The 80th edition of the Venice Film Festival, the world’s oldest cinema event, began on Wednesday night with a subdued opening ceremony and the world premiere of Edoardo De Angelis’ Italian World War II submarine drama Comandante.
Comandante Replaces Challengers as the Opening Film
Comandante, which is running in competition for the Golden Lion, tells the true story of Salvatore Todaro, a submarine captain under Italy’s fascist government who chose to rescue 26 Belgian merchant seamen instead of abandoning them after he sank their ship, the Cappellini, in the Atlantic in 1940. Pierfrancesco Favino plays Todaro, and the Italian star was in attendance at the opening night.
Comandante took over the slot vacated by Luca Guadagnino’s tennis drama Challengers, which was scheduled to open Venice pre-strike, but backed out of the spot amid the SAG-AFTRA strike. The strike, which began on August 23, has affected several Hollywood productions and promotional activities, forcing some films to withdraw or postpone their participation in Venice and other festivals.
Hollywood Strikes Cast a Pall Over the Fest
The Hollywood strikes cast a pall over the glitz and glamour that typically exemplify Venice. In an alternate universe, Zendaya would be breaking the Internet with her red carpet fashion and raves for her performance in Challengers, the movie that was supposed to open the 80th annual Venice Film Festival. But the SAG-AFTRA strike made it impossible for the tennis drama, which MGM pushed to a 2024 release date, to come to the Lido.
The lack of star power was strongly felt at Venice opening night. The crowds lined outside the Sala Grande Theatre was modest in size, and the biggest cheers went to Damien Chazelle, who is presiding over the Venice jury. Jane Campion, another jury member, waded into the crowds to sign autographs and take selfies. But it was a vast difference from years past when an appearance from Lady Gaga or Timothee Chalamet would shut down any foot traffic near the theater.
Hollywood’s labor issues have played a starring role at Venice. During the day’s first press conference, Chazelle and fellow juror Martin McDonagh expressed support for the ongoing writers’ and actors’ strikes in Hollywood, sporting a “Writers Guild on Strike” shirt and pin.

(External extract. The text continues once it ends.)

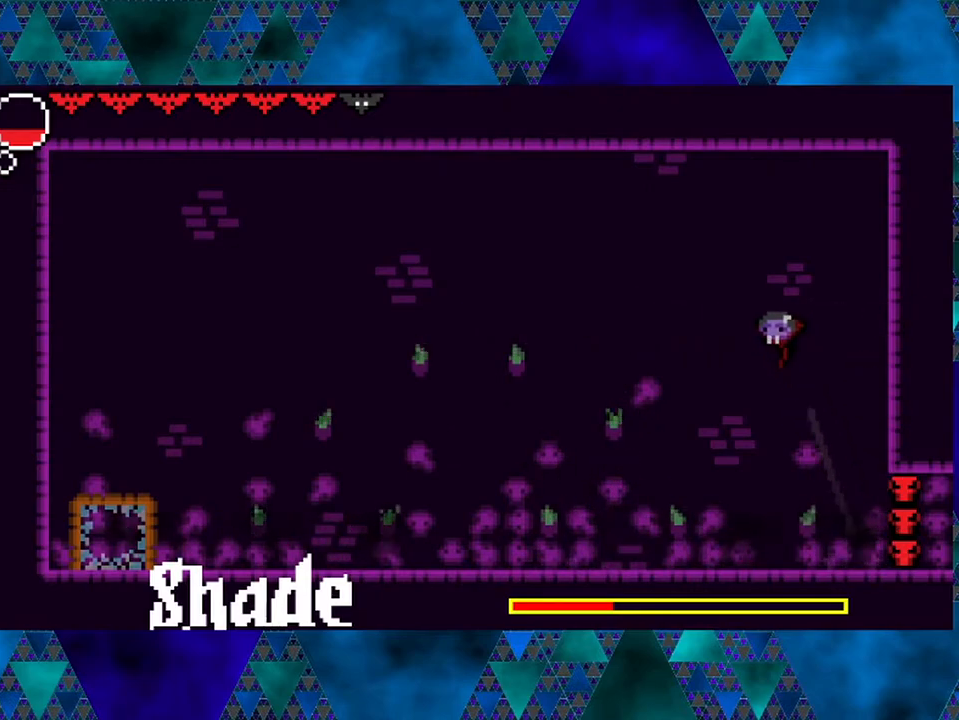
{"buttons": ["B", "DPAD_LEFT"], "left_stick": "center", "right_stick": "center", "events": [[217, "B", "up"], [467, "B", "down"]]}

Venice chief Alberto Barbera reiterated that despite promotional complications prompted by the strike there will be a smattering of U.S. star power on the Lido, with Adam Driver expected on hand to promote Ferrari, while Cailee Spaeny and Jacob Elordi will be coming for Sofia Coppola’s Priscilla, Caleb Landry Jones for Luc Besson’s Dogman, and Jessica Chastain will jet in for Mexican auteur Michel Franco’s Memory, which is screening toward the end of the festival.
Liliana Cavani Receives Lifetime Achievement Award
The highlight of the opening ceremony, hosted by Italian actor Caterina Murino – who is best known globally for playing Solange in James Bond movie Casino Royale – occurred when Charlotte Rampling handed the Golden Lion for Lifetime Achievement to revered Italian auteur Liliana Cavani. Rampling was the unforgettable protagonist of Caviani’s groundbreaking 1974 The Night Porter, in which she played a concentration camp survivor who discovers that her former torturer and lover, played by Dirk Bogarde, is working as a porter at a hotel in postwar Vienna.
“In a certain sense you could say that both Liliana Cavani and I have have been defined by Night Porter,” said Rampling. In an impassioned, beautifully delivered speech, Rampling went on to note that for Night Porter “Cavani had in mind the words of a woman, an Auschwitz survivor, who could never forgive her captors for making her survive her own dark side.”
Rampling noted that Cavani is the first woman to win a lifetime Golden Lion, prompting Cavani to note, “That’s not fair. There are many talented women in the industry, screenwriters and directors that deserve to be recognized. I hope I’m just the first of a long list.”
A highlight of the ceremony was a montage tribute to this year’s festival jury president, Damien Chazelle, including Venice debuts La La Land and First Man.
Comandante Lands Soft Standing Ovation
The film Comandante was received warmly by the audience, with a polite, though short, standing ovation as actor Pierfrancesco Favino — who plays naval officer Salvatore Todaro — took a bow. The film received mixed reviews from critics, who praised Favino’s performance but criticized De Angelis’ direction and script.
All in all a respectable, but downbeat, start to Venice 2023.